A person participating in a "Truth Tuesday" protest holds up a sign outside Fox News headquarters on June 14, 2022, in New York City.
Michael M. Santiago via Getty Images

In a group text thread between Ingraham, Hannity and Carlson on Nov. 12, Carlson allegedly highlighted a tweet from Fox reporter Jacqui Heinrich, who cited “top election infrastructure officials” to confirm that “there is no evidence that any voting system deleted or lost votes, changed votes, or was in any way compromised.”

“Please get her fired,” Carlson texted Ingraham and Hannity, according to the document. “Seriously ... What the fuck? I’m actually shocked ... It needs to stop immediately, like tonight. It’s measurably hurting the company. The stock price is down. Not a joke.”

By morning, Heinrich had deleted the fact-checking tweet.

In other private excerpts, Carlson allegedly referred to the Trump campaign’s claims ― and the advisers spreading them ― as “ludicrous” and “totally off the rails.”
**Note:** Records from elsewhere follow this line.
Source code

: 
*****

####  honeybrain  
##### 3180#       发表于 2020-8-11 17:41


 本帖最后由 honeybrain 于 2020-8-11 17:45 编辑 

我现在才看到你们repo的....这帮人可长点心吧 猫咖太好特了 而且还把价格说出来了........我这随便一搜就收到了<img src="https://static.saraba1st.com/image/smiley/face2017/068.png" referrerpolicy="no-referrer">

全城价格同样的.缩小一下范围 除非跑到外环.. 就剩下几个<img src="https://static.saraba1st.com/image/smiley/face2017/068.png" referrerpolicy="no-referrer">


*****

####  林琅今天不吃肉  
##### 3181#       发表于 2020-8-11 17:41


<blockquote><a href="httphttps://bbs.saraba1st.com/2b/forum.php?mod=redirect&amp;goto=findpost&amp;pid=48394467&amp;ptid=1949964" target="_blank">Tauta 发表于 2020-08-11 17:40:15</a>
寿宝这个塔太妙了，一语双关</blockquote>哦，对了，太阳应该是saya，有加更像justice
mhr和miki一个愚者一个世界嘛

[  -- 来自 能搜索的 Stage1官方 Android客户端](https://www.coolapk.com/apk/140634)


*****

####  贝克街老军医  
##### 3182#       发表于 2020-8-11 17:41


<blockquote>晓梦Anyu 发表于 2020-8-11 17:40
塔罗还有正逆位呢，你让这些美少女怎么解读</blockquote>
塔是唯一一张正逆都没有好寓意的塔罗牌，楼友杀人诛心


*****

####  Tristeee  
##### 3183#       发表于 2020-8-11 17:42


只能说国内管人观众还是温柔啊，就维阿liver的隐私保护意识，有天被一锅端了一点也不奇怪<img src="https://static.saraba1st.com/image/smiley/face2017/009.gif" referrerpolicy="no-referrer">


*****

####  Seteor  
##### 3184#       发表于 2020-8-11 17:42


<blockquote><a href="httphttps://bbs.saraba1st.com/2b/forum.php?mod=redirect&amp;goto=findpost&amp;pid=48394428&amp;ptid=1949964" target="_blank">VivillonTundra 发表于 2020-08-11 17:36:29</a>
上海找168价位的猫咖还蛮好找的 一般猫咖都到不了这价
Other executives and on-air personalities allegedly used similar language to describe the claims and the people promoting them, including Hannity (“F’ing lunatics”), anchor Dana Perino (“nuts”), host Maria Bartiromo (“kooky”), and Raj Shah, Fox Corporation senior vice president (“MIND BLOWINGLY NUTS”).

According to the document, in December 2020 ― as rival network Newsmax leaned into the election fraud falsehoods and Fox News found itself a step behind and losing viewers ― Fox News senior vice president Bill Sammon remarked to a colleague, political editor Chris Stirewalt: “It’s remarkable how weak ratings make good journalists do bad things.”

Fox News didn’t immediately respond to a request for comment from HuffPost, but in a statement to The New York Times, the network accused Dominion of having “mischaracterized the record, cherry-picked quotes stripped of key context and spilled considerable ink on facts that are irrelevant under black-letter principles of defamation law.”

The trial, to be heard by Delaware Superior Court Judge Eric Davis, is scheduled to begin in mid-April.